To boot devstack on SLES 12 SP3 using modified versions of qa_devstack.sh and devstack from forked branches in GitHub:

openstack stack create \
    -t scripts/heat/devstack-heat-template.yaml \
    --parameter key_name=$KEY_NAME \
    --parameter image_name=SLES12-SP3-JeOS.x86_64 \
    --parameter automation_fork=$USER
    --parameter automation_branch=devstack-sle
    --parameter devstack_fork=$USER
    --parameter devstack_branch=sles-support \
    $USER-devstack-sles12-sp3

You can also set the devstack_extra_config parameter to pass extra config to be placed in devstack's local.conf.

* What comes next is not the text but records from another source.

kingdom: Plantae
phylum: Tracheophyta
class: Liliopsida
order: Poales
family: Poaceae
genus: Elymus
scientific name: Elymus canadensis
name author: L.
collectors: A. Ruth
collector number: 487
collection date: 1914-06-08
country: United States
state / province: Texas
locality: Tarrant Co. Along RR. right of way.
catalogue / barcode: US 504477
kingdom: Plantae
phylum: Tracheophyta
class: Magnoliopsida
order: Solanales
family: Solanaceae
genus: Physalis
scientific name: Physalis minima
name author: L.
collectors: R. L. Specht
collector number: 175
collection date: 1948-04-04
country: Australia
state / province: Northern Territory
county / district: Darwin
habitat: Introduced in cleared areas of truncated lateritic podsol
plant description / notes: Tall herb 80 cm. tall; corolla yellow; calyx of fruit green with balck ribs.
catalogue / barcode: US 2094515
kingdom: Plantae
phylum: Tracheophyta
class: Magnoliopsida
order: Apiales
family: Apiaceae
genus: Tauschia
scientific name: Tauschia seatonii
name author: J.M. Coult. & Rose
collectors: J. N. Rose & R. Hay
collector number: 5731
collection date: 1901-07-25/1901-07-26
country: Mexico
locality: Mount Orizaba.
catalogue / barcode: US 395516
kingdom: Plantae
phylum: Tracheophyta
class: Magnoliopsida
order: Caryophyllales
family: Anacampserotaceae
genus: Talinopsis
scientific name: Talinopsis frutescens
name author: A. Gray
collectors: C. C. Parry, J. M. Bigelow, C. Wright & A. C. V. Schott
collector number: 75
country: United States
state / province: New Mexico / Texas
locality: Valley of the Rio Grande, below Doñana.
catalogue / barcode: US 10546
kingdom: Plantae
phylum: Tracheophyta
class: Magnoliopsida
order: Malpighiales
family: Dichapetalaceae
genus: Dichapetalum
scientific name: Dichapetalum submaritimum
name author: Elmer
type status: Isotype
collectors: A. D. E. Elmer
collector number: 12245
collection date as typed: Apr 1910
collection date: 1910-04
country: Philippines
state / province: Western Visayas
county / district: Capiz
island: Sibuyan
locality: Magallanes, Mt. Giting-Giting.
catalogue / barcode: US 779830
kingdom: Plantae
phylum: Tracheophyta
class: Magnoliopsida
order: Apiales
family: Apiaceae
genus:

This can be done similarly to above via --parameter devstack_extra_config=..., but if the desired extra config is multi-line, it's slightly cleaner to do it by first creating an environment file, e.g.:

cat <<EOF >devstack-branch-env.yaml
parameters:
  devstack_extra_config: |
    NOVA_REPO=https://review.opendev.org/p/openstack/nova
    NOVA_BRANCH=refs/changes/50/5050/1
EOF

Then adding -e devstack-branch-env.yaml to your openstack stack create command would cause a particular Gerrit review branch of nova to be checked out instead of master, as described in the devstack documentation.

There are more parameters available; details are available inside the heat template itself, near the top.

Logging into the VM

If all goes well, your server will boot up, become pingable, and after a while it should be possible to ssh to its floating IP as normal with any other OpenStack instance, e.g.

fip=$(
    openstack stack output show \
        -c output_value \
        -f value \
        "$MY_STACK" floating-ip
)
ssh -i my-key-cert.pem root@$fip

devstack should have been triggered by cloud-init (see /var/log/cloud-init.log), and the output of the devstack run can be found in /var/log/cloud-init-output.log.